With AP McCoy now retired H&H columnist Richard Johnson is bidding for his first champion jockey title — having been runner-up to The Champ an agonising 16 times. Here are some things you may not know about the 38-year-old…
1. He has nearly 3,000 career winners to his name. This season, to date, he has notched up 138 wins. His closest rival on the 201/2016 leaderboard is Aidan Coleman on 86 triumphs.
2. He grew up on a farm in Herefordshire and comes from a horsey background — both his grandfathers hunted, his mother, Sue, trains and his father, Keith, rode in point-to-points.
3. His first pony was called Twinkle and in Richard’s words was “a typical Shetland with a mind of its own”.
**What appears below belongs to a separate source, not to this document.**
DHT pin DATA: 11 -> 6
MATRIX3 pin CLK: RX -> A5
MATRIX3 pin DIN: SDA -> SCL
4. Richard credits his 13hh pony Tasty for igniting his desire to race-ride. “She was a speedy little thing and would jump whatever you pointed her at,” he says.
5. He enjoyed eventing but eventually decided “dressage was too slow”.
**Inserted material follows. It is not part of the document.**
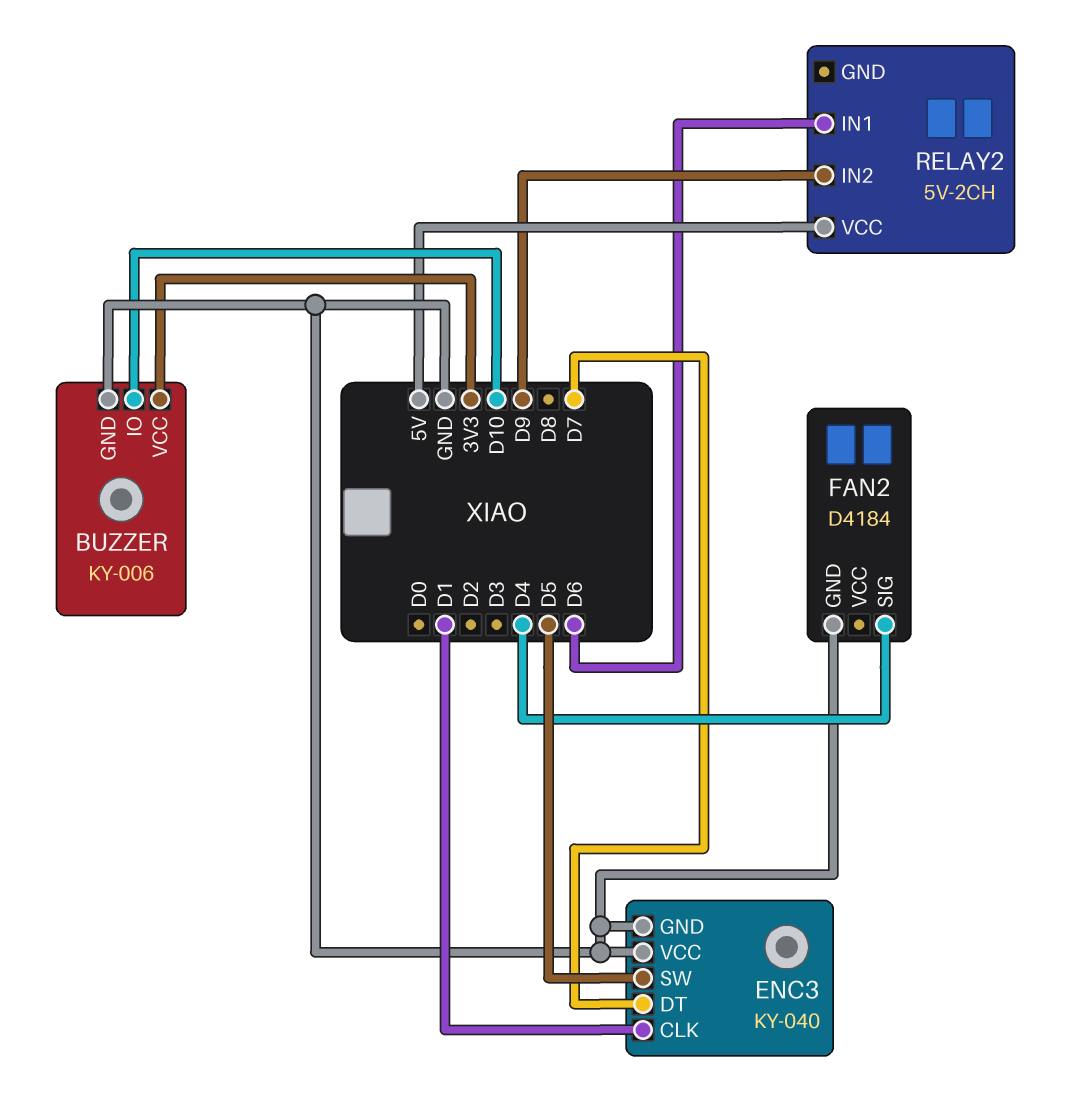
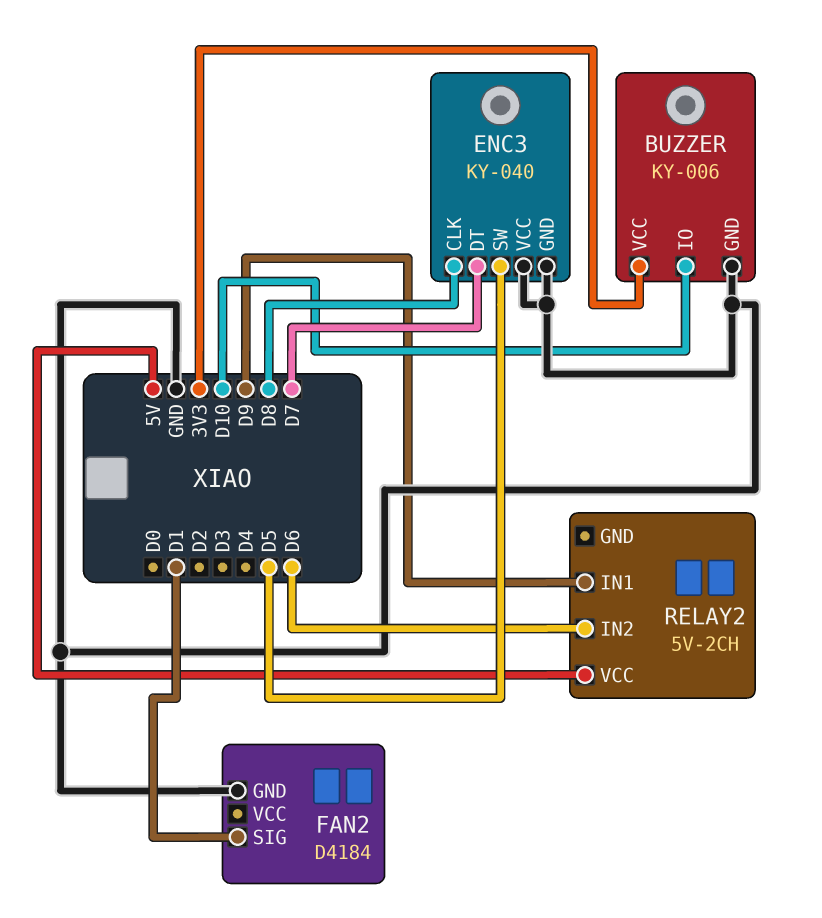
ENC3 pin CLK: D1 -> D8
FAN2 pin SIG: D4 -> D1
RELAY2 pin IN1: D6 -> D9
RELAY2 pin IN2: D9 -> D6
6. Aged 14, he spent a week during his summer holidays at the yard of David Nicholson — he joined the team full-time at 16.
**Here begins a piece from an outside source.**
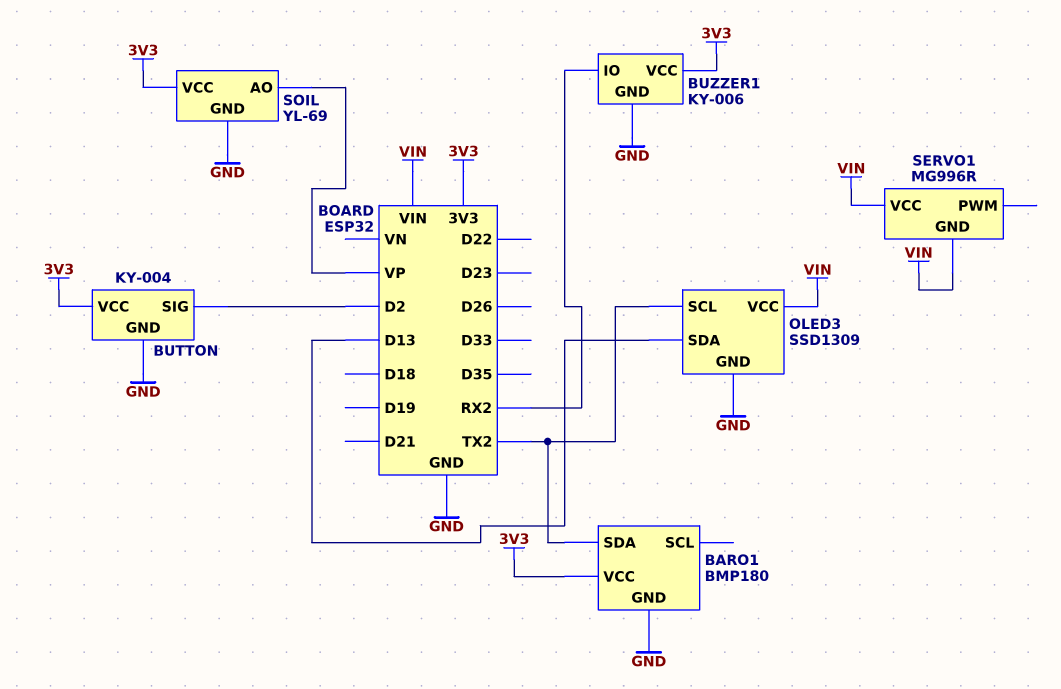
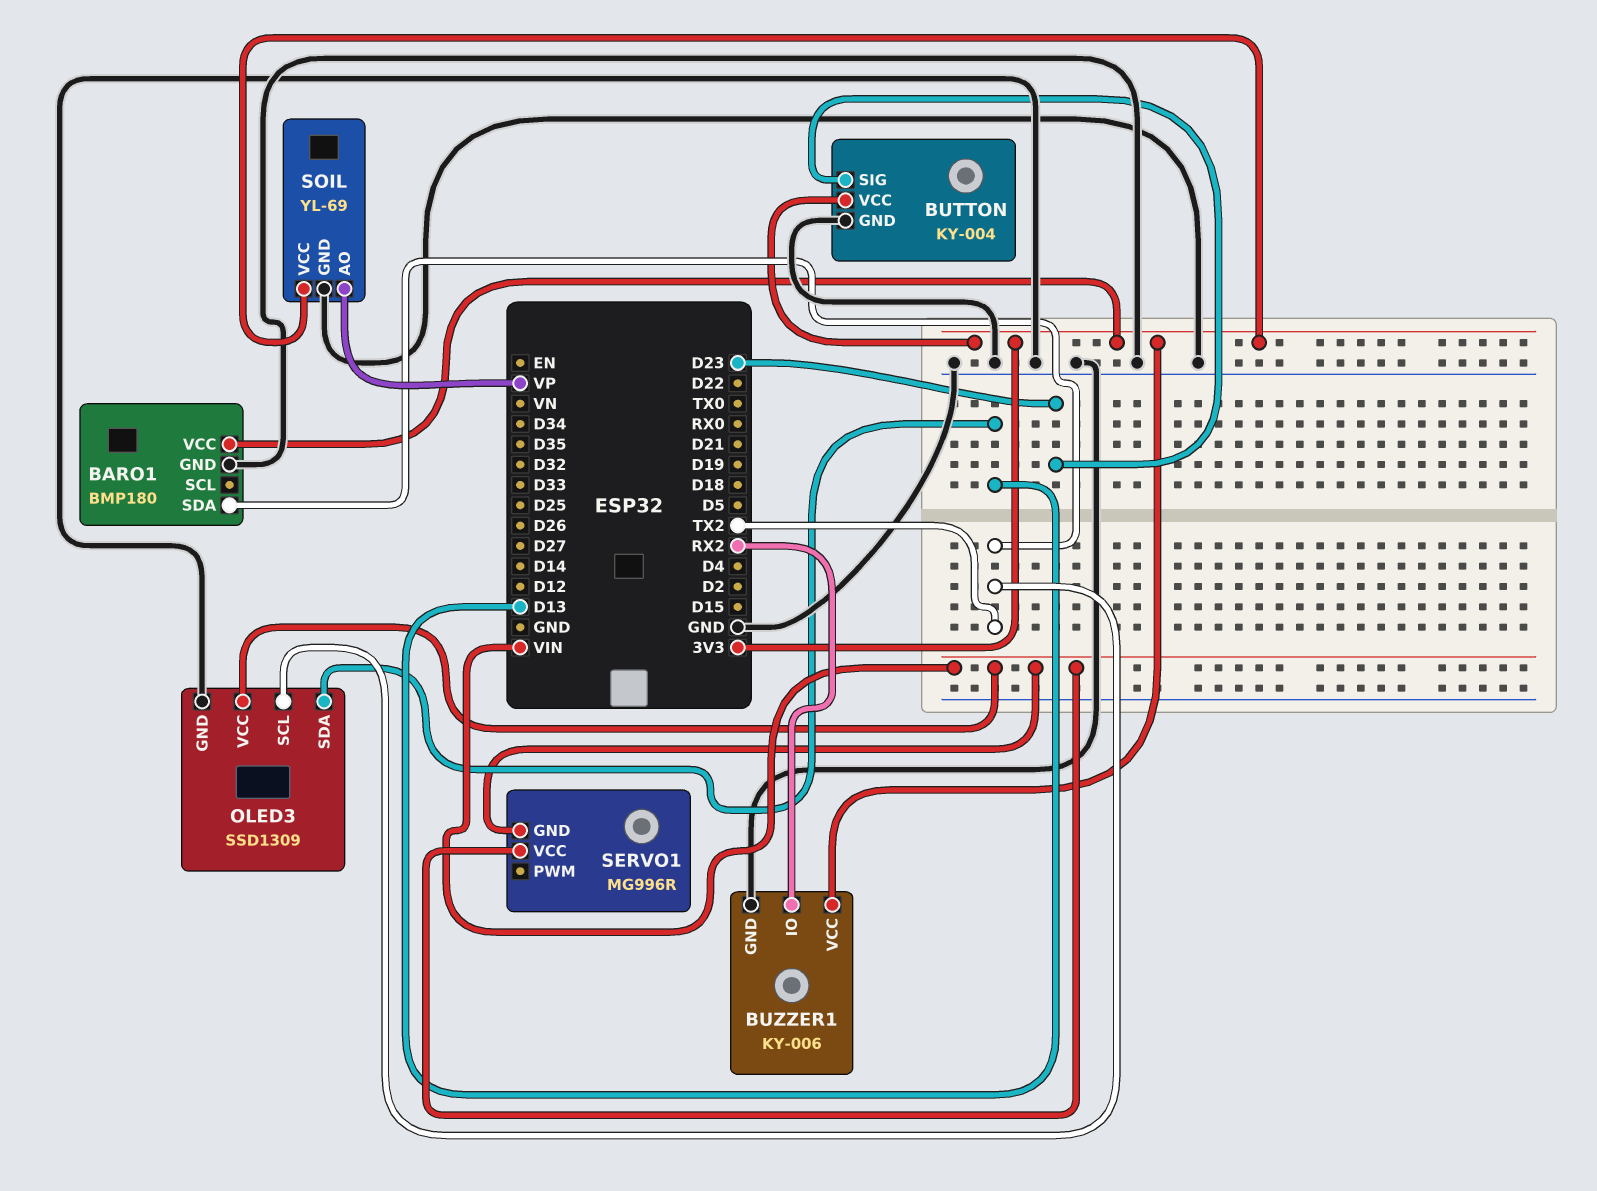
BUTTON pin SIG: D2 -> D23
7. His career flourished when he teamed up with the Somerset-based trainer Philip Hobbs in 2000.
8. Looks Like Trouble, with whom Richard won the 2000 Cheltenham Gold Cup, lives in retirement with him at home. Richard’s wife, Fiona, still hunts him — he describes the gelding, who was trained by his father-in-law Noel Chance, as the “family pet”.
9. Richard has three young children, Willow, Caspar and Percy, and he takes them out hunting on their ponies as often as he can.
10. As a child, he was a member of the Radnor and West Herefordshire branch of the pony club — his seven-year-old daughter, Willow, joined the same branch this year.
11. As of yet the Grand National has remained elusive to him, but he has come close — he finished second in 2014 with Balthazar King. It’s still the one race he wants to win.
12. His big wins to date, including his Gold Cup triumph with Looks Like Trouble, have come in the Queen Mother Champion Chase (Flagship Uberalles, 2002) and the Champion Hurdle (Rooster Booster, 2003). He’s also dual winner of the cross-country race at the Festival, both times aboard Balthazar King (2012 and 2014).